MyBank has amassed more than 17 million business borrowers and WeBank has more than 100 million individual customers. Both have reported extraordinary business results and significant operating cost reduction. Fintech platforms are also highly scalable and can easily and cost-effectively add new products and expand into new markets. Big tech companies behind those digital banks also provide them with efficient, resilient and reliable tech infrastructures like cloud computing offerings. Also, they have significantly fewer employees and lower operating costs.

Apart from pressures from fintechs, Chinese conventional banks are also facing challenges in the midst of economic and regulatory changes, especially in risk management and new business expansion. China's banking system has been directed by the state to help implement economic development plans that had previously mainly serviced the state-owned or big private corporations, and had long neglected retail banking and small business lending before the recent changes. As China's economic growth has been declining in recent years, China's banking industry is facing challenges such as record-high corporate default rates and liquidity difficulties confronting some smaller commercial banks. It is also facing new policy and regulatory requirements aiming to boost economic growth or rein in risks in the current system, such as increases of bank loans to private businesses, which has been regarded as a new potential economic growth driver to the state but with more risky customers to the established banks, and the spinning off of their wealth management businesses, which has long been scrutinized as highly-risky shadow banking entities. All of these changes mean increased requirements in risk management and operating efficiency.

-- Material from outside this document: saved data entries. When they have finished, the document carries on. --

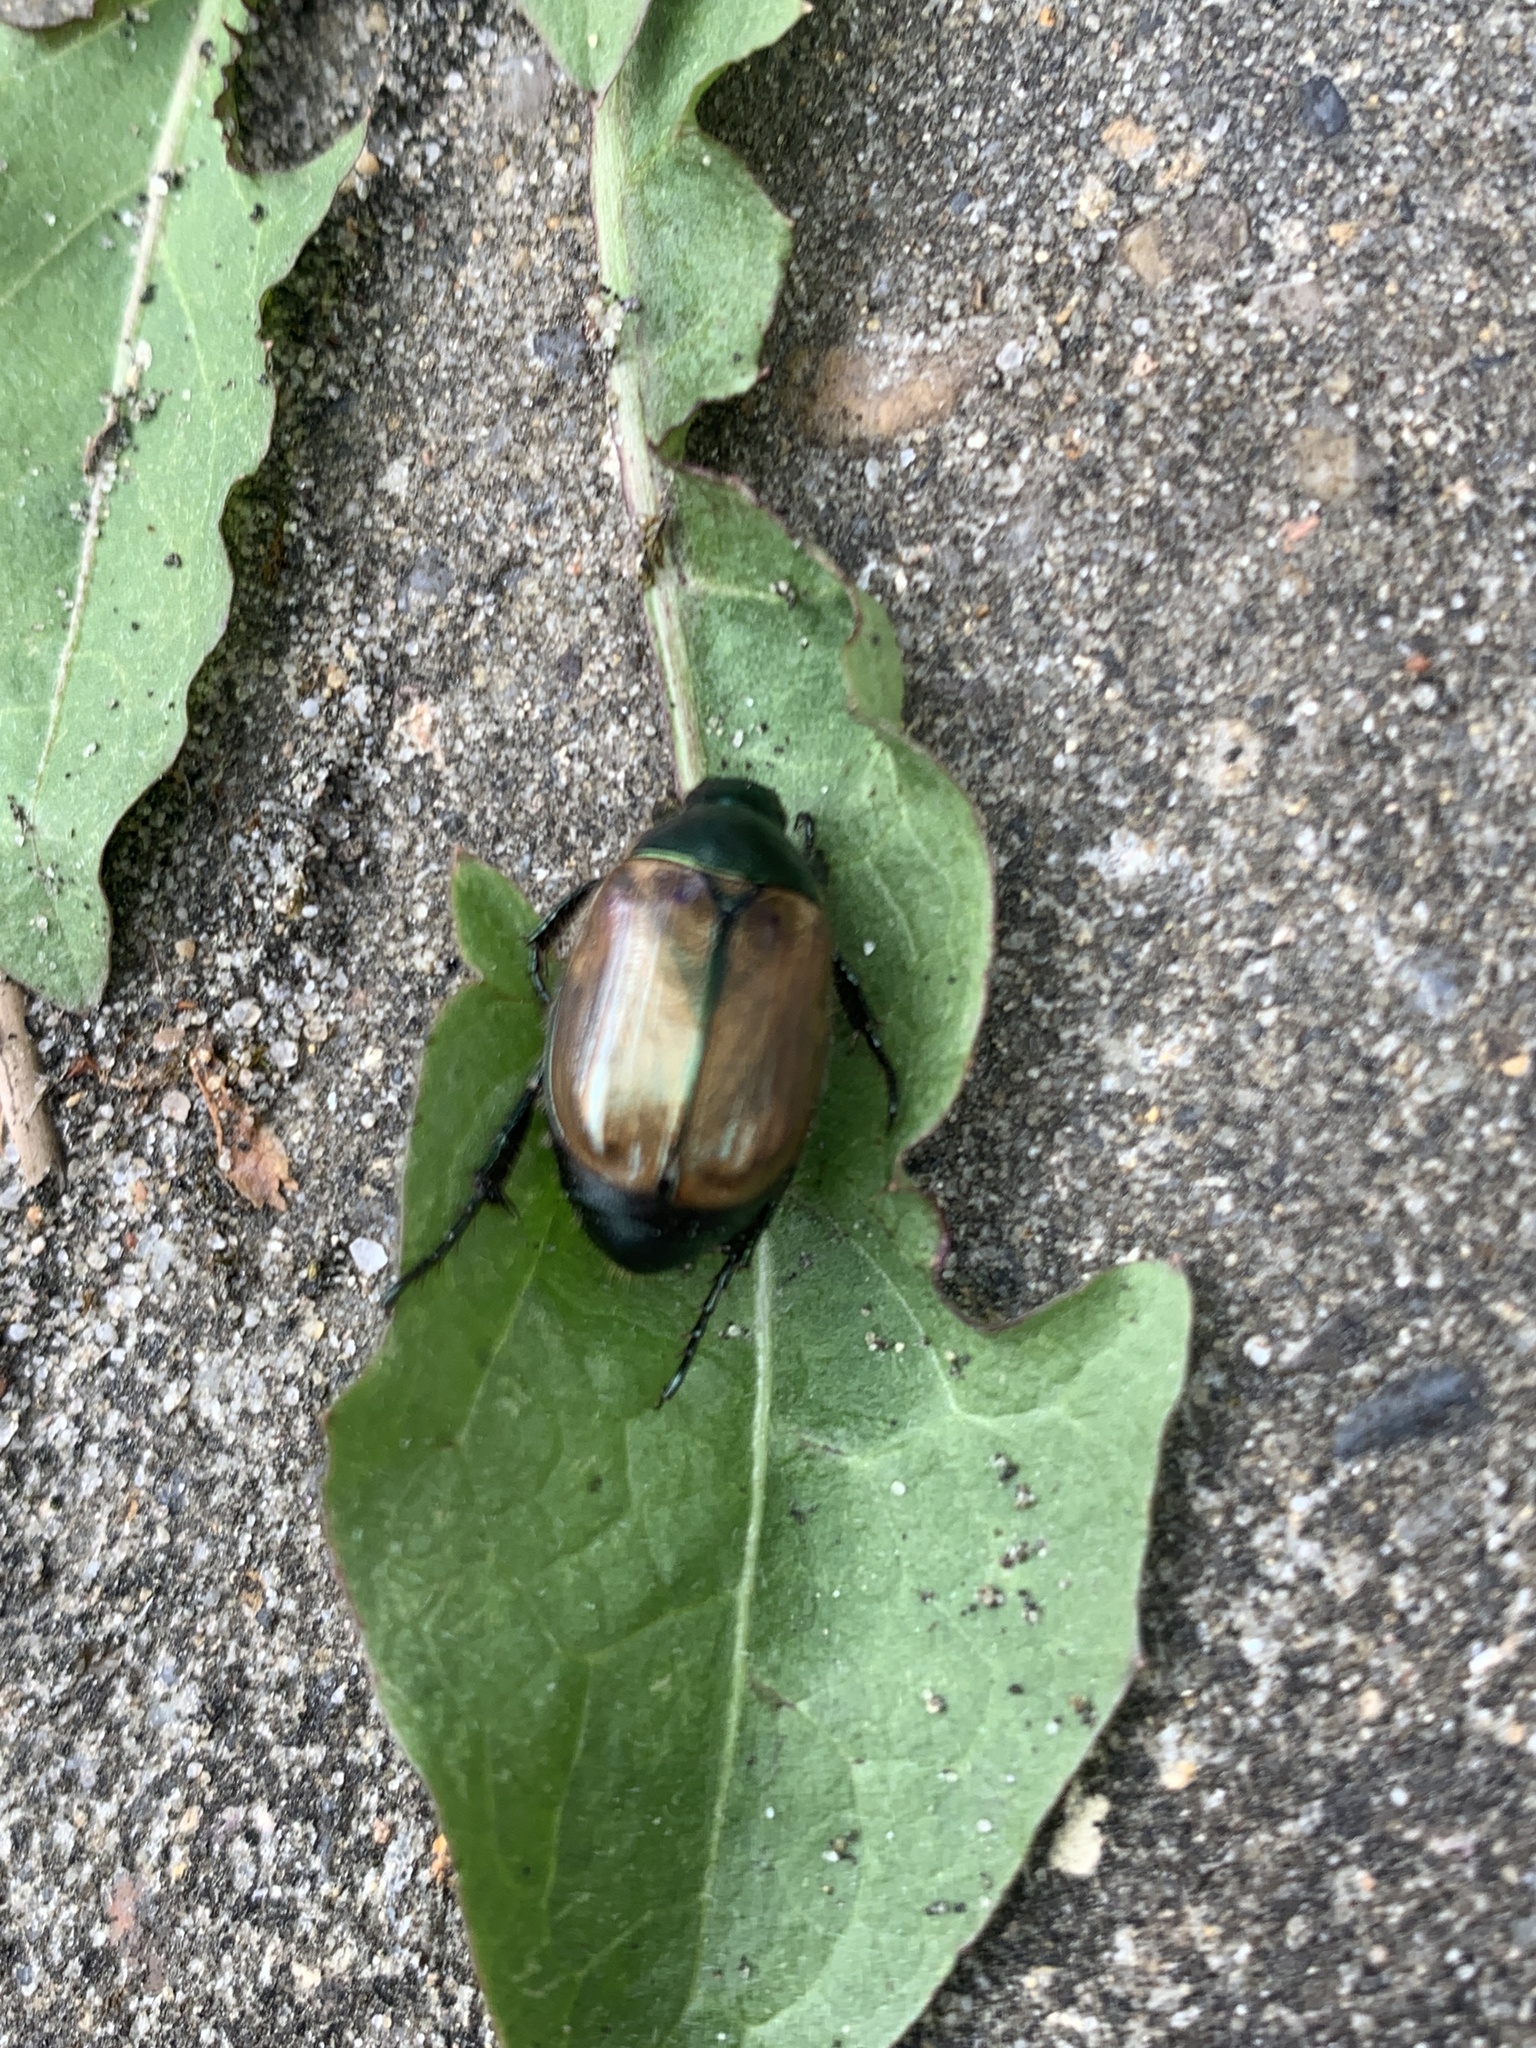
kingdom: Animalia
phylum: Arthropoda
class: Insecta
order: Coleoptera
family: Scarabaeidae
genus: Anomala
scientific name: Anomala dubia
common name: Dune chafer
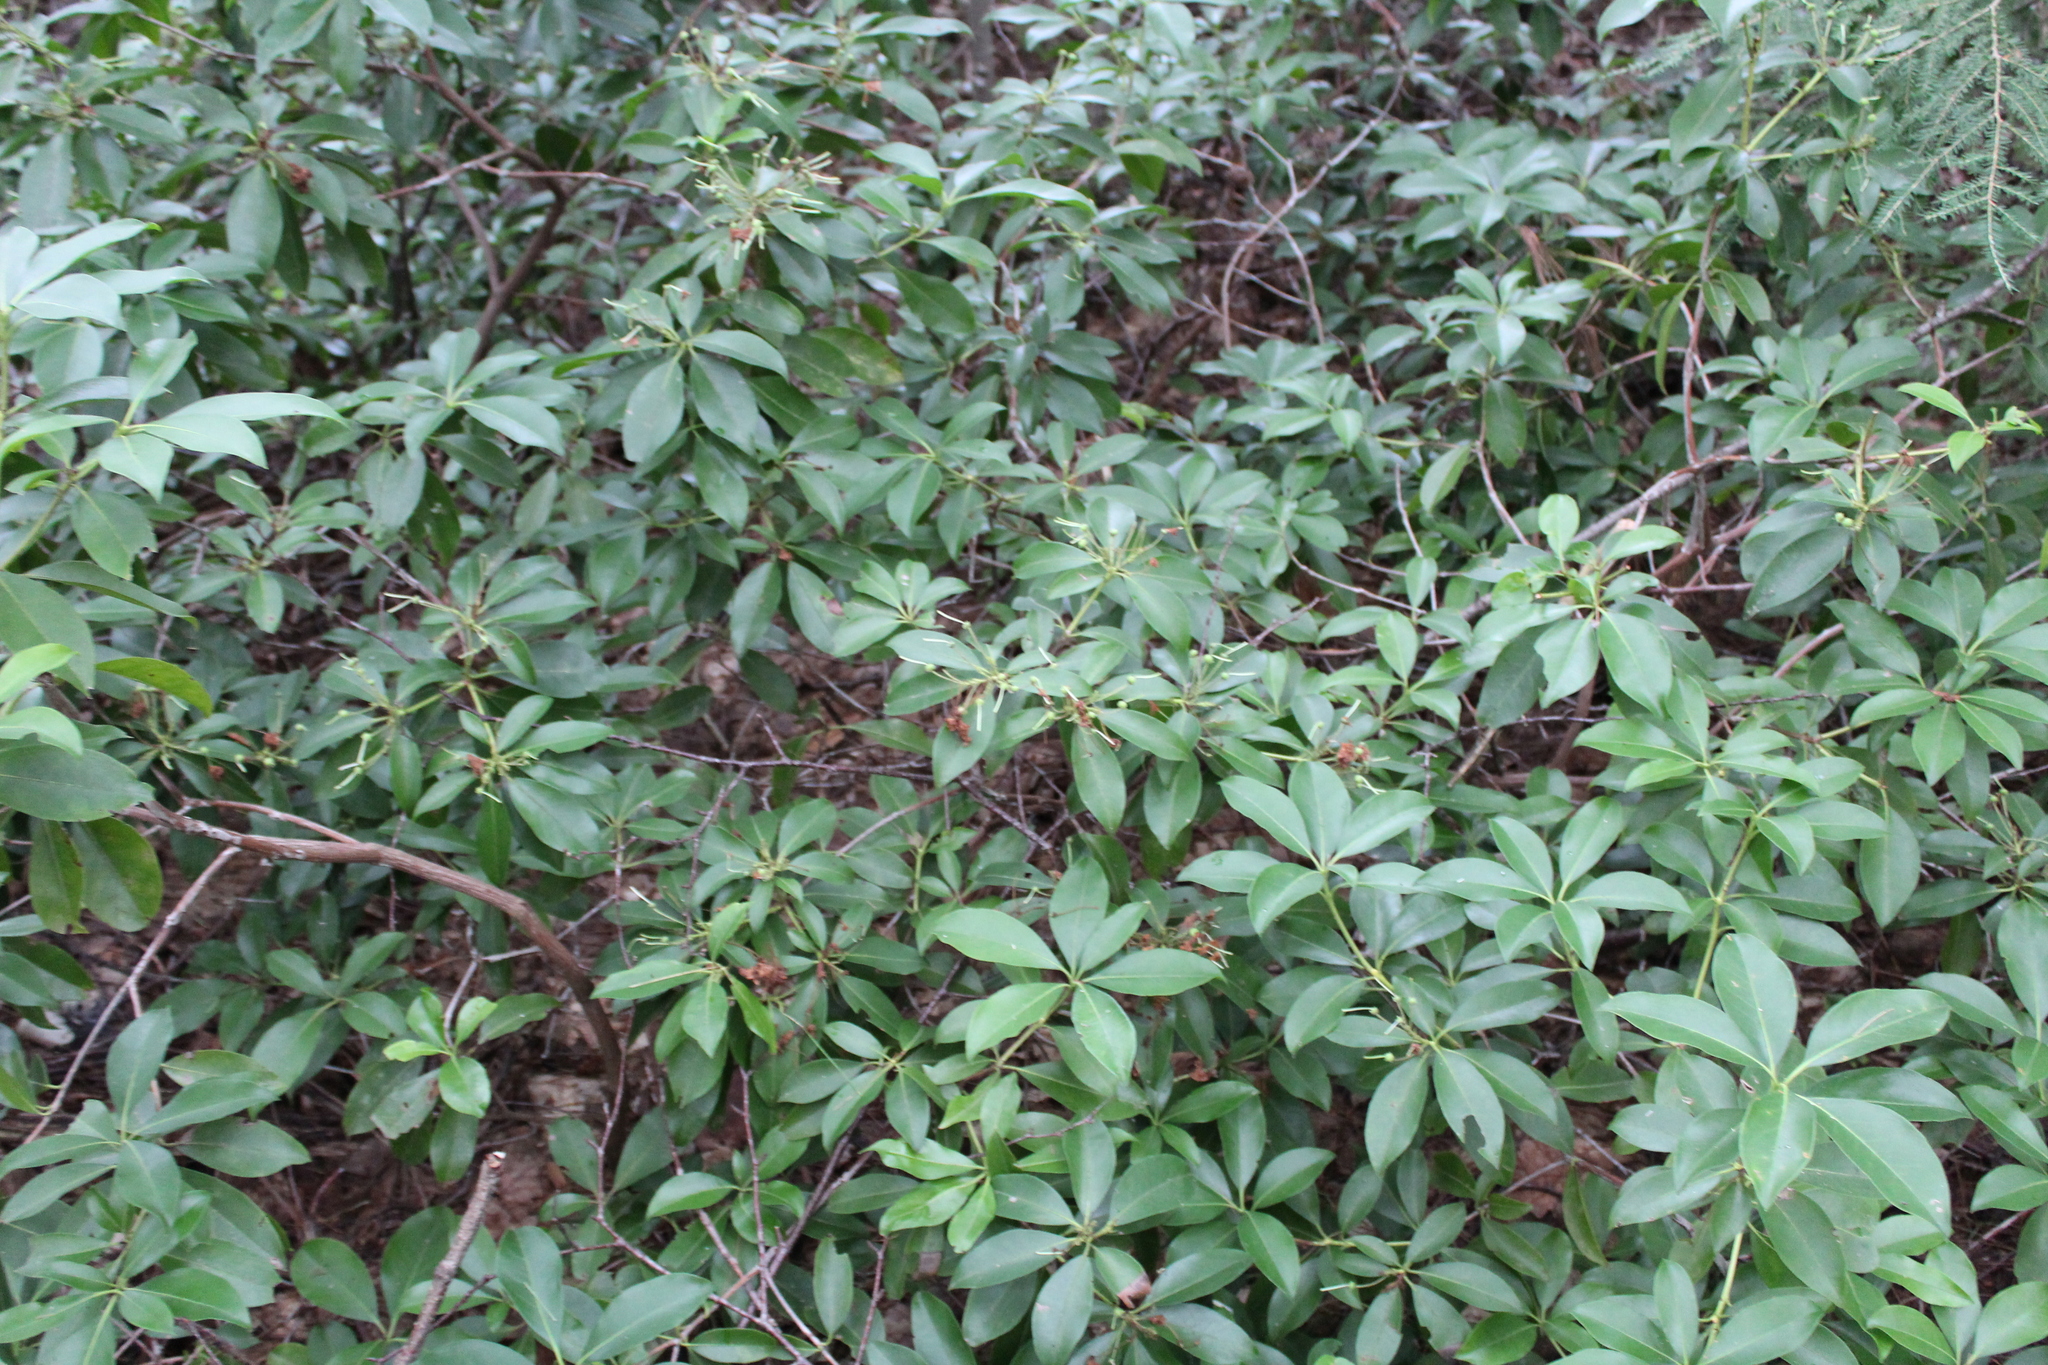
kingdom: Plantae
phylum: Tracheophyta
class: Magnoliopsida
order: Ericales
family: Ericaceae
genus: Kalmia
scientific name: Kalmia latifolia
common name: Mountain-laurel
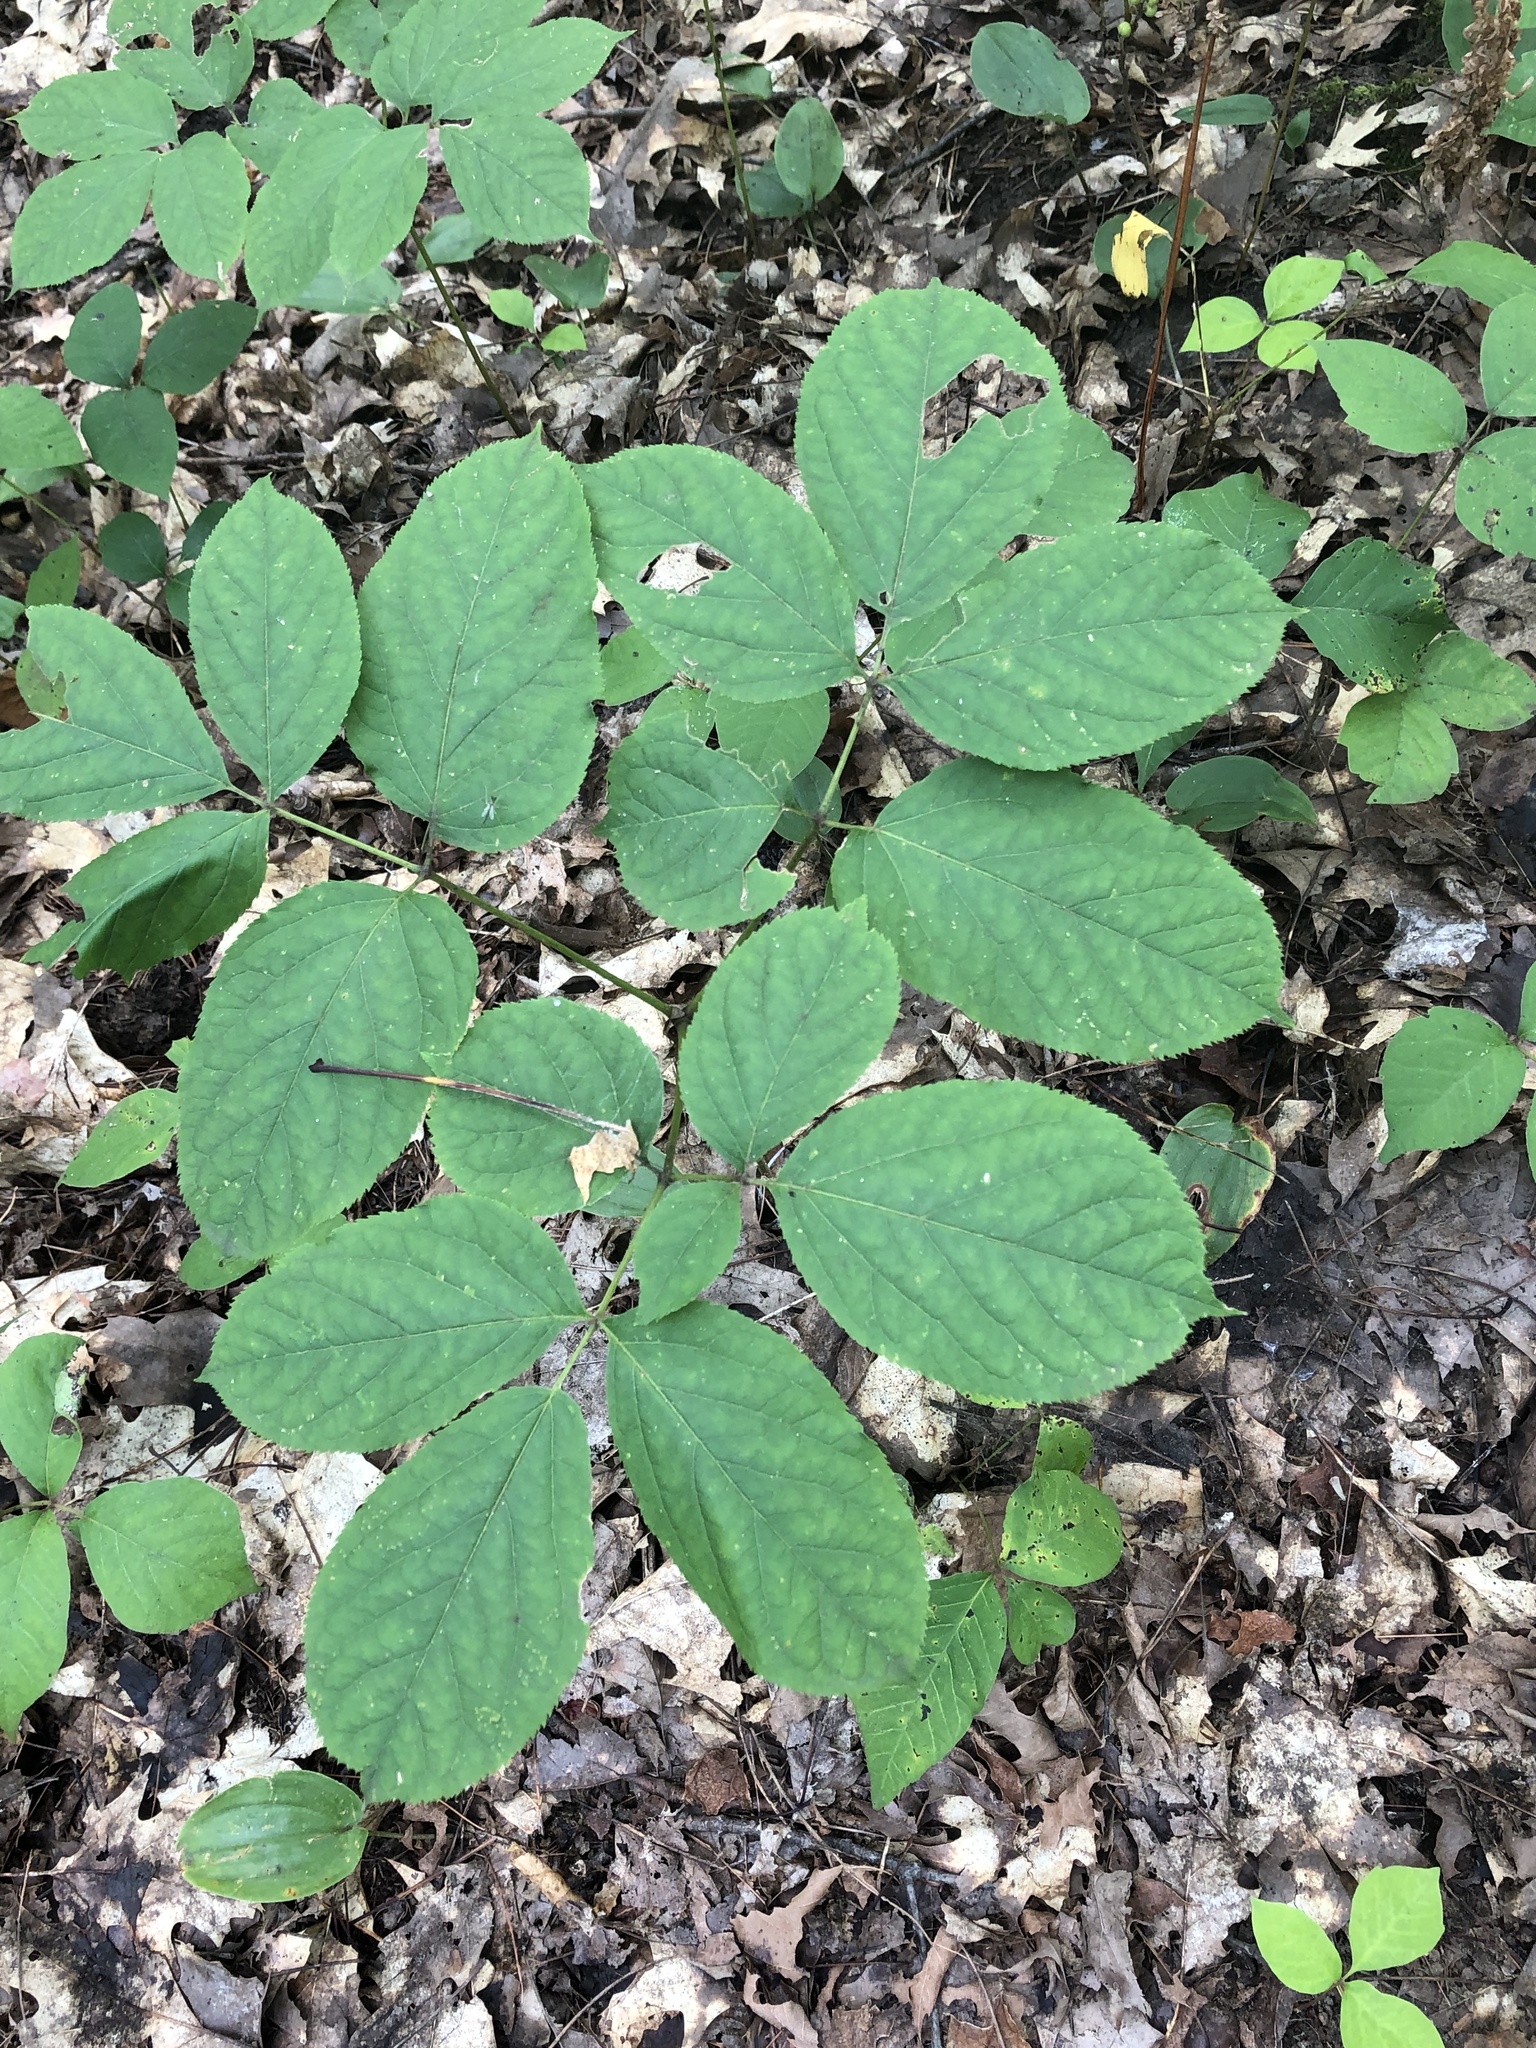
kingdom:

Major banks have initiated multi-year plans to update their technology and operating models. More recently, they have begun to develop tech capabilities around the idea of open banking, which is implemented by China’s banking industry through the use of APIs to allow for access to both their data and functionality.

Since 2018 more than half a dozen major banks, including Industrial and Commercial Bank of China and China Construction Bank, the world's largest and second-largest by total assets, respectively, have launched open APIs and related offerings. Smaller banks tend to partner with fintechs to share data and services.

The open banking trend is expected to bridge the data gap between conventional banks and digital tech companies. While China's tech industry has long been pushing for data mining and sharing, records of the financial activities and positions of businesses or individuals held by traditional financial institutions are not accessible to most of the newly emerged financial services providers, let alone other data like interactions with customers.

Incumbent banks have also begun to use alternative data and data analytics services from digital financial services providers or digital data vendors in the hopes of improving their online marketing and risk management capabilities.

While China hasn't yet issued any regulations or guidelines on it, open banking has been regarded as a major approach for incumbents to keep up with the latest technology and business trends. Though data-sharing between established banks and fintechs are still at an early stage, it is hoped that the open banking movement will eventually bring the two sides onto a network of shared data and services.